Advance in understanding the disparity in prognosis between men and women in melanoma
Though it has been shown that men who get melanoma are twice as likely to die from the disease as women, the biological explanation for this is poorly understood. Research led by Dr. Alan Spatz, Director of Surgical and Molecular Pathology at the Jewish General Hospital and head of the "X chromosome and cancer" lab at the Lady Davis Institute in Montreal, reveals that the decreased expression of the X chromosome gene PPP2R3B and its protein PR70 are positively linked to tumor progression in this aggressive form of skin cancer. The finding is published in Science Translational Medicine.
"We focused our research on the machinery of the X chromosome because we postulated that the inactivation of one of the two X chromosomes in women, as opposed to men who have an X and a Y, and the way this mechanism is regulated, may have deep implications on the cell biology of cancer cells" explains Dr. Spatz, who has a long-standing interest in the role of the X chromosome in cancer. "I proposed in 2004 a theoretical model of X-linked tumor suppressor genes loss and oncogenes activation that since has been validated in many situations. The fact that two X's interact together in females has also implications for cancer. We believe that the genetic specificity of the X chromosome plays a significant function in the gender difference we observe in melanoma. And we see unique regulation of tumor suppressor genes and oncogenes in the X chromosome."

> _Information supplied_:
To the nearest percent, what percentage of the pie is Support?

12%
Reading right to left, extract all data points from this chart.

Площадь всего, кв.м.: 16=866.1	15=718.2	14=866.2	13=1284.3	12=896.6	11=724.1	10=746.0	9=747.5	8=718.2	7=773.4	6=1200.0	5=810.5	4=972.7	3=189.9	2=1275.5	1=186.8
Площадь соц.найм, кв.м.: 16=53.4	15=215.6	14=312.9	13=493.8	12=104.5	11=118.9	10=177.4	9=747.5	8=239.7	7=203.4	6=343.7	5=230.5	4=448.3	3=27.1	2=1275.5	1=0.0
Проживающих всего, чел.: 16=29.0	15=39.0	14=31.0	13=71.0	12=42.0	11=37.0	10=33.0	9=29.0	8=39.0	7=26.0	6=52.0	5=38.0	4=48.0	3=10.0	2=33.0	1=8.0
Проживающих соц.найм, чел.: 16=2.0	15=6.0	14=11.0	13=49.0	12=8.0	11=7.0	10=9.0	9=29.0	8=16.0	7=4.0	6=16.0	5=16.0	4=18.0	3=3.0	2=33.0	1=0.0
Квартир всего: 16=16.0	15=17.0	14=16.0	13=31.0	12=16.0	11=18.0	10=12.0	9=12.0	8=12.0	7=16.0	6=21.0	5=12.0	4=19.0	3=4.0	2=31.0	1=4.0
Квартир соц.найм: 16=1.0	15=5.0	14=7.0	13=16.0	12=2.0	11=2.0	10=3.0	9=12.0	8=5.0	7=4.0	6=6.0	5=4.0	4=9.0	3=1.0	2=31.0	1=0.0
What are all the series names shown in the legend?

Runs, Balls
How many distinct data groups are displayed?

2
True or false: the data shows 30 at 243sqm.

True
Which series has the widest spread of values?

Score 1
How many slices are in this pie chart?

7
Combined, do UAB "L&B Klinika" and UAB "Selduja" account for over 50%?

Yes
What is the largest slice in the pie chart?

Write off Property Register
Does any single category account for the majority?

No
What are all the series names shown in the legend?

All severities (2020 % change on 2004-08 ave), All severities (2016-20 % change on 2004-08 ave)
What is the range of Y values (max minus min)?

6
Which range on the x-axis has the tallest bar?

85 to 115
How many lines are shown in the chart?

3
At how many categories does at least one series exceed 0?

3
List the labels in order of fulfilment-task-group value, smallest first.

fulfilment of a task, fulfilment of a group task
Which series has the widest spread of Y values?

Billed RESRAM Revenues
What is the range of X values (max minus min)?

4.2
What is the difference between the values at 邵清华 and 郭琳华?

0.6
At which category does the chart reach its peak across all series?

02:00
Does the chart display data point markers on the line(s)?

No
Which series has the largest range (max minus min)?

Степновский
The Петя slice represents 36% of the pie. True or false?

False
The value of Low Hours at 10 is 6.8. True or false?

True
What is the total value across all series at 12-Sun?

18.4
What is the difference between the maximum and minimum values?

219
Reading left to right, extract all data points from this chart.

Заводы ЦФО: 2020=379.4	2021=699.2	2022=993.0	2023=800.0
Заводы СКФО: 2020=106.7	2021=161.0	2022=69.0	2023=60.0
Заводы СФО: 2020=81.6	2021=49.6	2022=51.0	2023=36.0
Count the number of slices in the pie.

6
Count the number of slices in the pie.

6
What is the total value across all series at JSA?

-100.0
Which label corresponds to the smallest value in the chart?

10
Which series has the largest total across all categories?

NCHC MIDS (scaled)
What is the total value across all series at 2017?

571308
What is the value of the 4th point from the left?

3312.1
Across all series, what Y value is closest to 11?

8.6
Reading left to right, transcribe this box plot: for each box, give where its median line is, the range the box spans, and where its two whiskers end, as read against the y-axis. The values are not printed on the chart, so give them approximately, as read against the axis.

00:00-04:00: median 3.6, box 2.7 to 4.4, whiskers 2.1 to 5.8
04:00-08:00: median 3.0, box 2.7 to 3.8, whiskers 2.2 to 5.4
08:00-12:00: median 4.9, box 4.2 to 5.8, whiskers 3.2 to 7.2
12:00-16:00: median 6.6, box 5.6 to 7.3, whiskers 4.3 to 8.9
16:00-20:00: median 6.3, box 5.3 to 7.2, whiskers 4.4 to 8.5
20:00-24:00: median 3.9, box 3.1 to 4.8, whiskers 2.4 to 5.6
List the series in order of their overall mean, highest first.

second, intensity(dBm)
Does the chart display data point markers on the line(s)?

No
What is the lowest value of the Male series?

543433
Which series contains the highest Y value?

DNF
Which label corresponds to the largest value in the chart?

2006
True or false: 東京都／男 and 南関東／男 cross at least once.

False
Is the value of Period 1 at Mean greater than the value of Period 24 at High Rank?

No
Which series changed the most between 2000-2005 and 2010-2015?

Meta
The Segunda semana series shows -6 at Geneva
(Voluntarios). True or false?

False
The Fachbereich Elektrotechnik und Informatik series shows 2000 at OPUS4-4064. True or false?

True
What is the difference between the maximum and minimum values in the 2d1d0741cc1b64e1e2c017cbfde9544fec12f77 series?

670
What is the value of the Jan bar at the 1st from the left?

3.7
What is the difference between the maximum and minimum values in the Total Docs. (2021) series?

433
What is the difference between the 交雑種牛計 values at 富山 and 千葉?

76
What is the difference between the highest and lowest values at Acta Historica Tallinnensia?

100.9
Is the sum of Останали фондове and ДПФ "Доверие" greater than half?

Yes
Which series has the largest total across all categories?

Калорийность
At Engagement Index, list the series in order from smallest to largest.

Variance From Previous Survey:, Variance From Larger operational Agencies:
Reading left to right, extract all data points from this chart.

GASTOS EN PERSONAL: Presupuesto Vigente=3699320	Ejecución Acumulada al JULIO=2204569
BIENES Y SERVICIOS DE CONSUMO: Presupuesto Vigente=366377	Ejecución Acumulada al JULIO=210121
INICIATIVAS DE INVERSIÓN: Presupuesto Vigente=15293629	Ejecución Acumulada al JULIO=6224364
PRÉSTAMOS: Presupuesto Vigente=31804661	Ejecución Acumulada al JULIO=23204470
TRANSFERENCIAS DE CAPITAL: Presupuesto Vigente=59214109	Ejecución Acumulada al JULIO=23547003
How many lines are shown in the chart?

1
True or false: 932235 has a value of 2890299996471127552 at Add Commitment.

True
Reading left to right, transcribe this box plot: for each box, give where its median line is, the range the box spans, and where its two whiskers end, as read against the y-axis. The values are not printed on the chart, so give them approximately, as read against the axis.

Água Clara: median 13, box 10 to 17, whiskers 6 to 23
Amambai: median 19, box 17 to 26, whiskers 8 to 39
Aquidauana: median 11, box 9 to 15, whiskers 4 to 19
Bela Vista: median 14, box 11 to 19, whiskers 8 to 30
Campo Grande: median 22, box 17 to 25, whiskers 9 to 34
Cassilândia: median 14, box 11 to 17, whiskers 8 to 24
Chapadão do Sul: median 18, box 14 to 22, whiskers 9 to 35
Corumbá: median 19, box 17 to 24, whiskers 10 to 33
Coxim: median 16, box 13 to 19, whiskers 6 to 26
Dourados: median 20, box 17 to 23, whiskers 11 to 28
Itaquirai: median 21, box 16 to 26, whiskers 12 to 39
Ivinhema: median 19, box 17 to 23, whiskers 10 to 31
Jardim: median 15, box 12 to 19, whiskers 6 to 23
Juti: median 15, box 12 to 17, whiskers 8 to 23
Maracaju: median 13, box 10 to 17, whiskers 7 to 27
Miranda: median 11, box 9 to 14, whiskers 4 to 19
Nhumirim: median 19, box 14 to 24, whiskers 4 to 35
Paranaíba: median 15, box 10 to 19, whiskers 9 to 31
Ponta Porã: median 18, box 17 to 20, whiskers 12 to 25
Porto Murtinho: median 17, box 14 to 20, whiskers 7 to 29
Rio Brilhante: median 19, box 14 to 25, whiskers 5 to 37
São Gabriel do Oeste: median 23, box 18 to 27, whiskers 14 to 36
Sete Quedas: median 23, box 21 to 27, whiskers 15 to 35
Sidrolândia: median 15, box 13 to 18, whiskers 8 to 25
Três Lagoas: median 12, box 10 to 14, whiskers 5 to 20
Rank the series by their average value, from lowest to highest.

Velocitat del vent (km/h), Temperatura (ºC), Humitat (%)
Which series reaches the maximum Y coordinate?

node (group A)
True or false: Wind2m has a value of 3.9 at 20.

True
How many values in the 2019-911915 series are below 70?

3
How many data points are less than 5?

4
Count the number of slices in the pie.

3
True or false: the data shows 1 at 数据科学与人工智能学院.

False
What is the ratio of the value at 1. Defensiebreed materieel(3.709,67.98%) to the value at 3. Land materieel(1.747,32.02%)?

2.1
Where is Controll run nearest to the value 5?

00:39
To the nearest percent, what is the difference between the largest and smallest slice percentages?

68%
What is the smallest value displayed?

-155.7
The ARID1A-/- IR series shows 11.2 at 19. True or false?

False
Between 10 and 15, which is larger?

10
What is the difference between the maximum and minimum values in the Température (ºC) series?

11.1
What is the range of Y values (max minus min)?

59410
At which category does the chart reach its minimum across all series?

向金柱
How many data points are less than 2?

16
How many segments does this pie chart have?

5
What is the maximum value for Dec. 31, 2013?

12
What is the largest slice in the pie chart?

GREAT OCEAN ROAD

> _Activities_:
[a] Answer these questions using the article on melanoma:
(i) In which journal is the finding published?
(ii) The decreased expression of which X chromosome gene, and of which protein, is linked to tumor progression?
(iii) In what year did Dr. Spatz propose his theoretical model of X-linked tumor suppressor genes loss and oncogenes activation?
[b] Do these statements agree with the article on melanoma? Answer yes or no for each, quoting the words of the article that decide it.
(i) Men who get melanoma are twice as likely as women to die from it.
(ii) The biological explanation for this difference between men and women is well understood.
(iii) Dr. Spatz heads the "X chromosome and cancer" lab at the Jewish General Hospital.
[c] Rewrite the part of the article on melanoma starting at "Advance in understanding" and ending at "Science Translational Medicine.", replacing "aggressive" with "deadly".

> _Answers to this exercise_:
[a]
(i) Science Translational Medicine.
(ii) The gene PPP2R3B and its protein PR70.
(iii) 2004.

[b]
(i) Yes: "men who get melanoma are twice as likely to die from the disease as women"
(ii) No: "the biological explanation for this is poorly understood"
(iii) No: "head of the "X chromosome and cancer" lab at the Lady Davis Institute in Montreal"

[c]
Advance in understanding the disparity in prognosis between men and women in melanoma
Though it has been shown that men who get melanoma are twice as likely to die from the disease as women, the biological explanation for this is poorly understood. Research led by Dr. Alan Spatz, Director of Surgical and Molecular Pathology at the Jewish General Hospital and head of the "X chromosome and cancer" lab at the Lady Davis Institute in Montreal, reveals that the decreased expression of the X chromosome gene PPP2R3B and its protein PR70 are positively linked to tumor progression in this deadly form of skin cancer. The finding is published in Science Translational Medicine.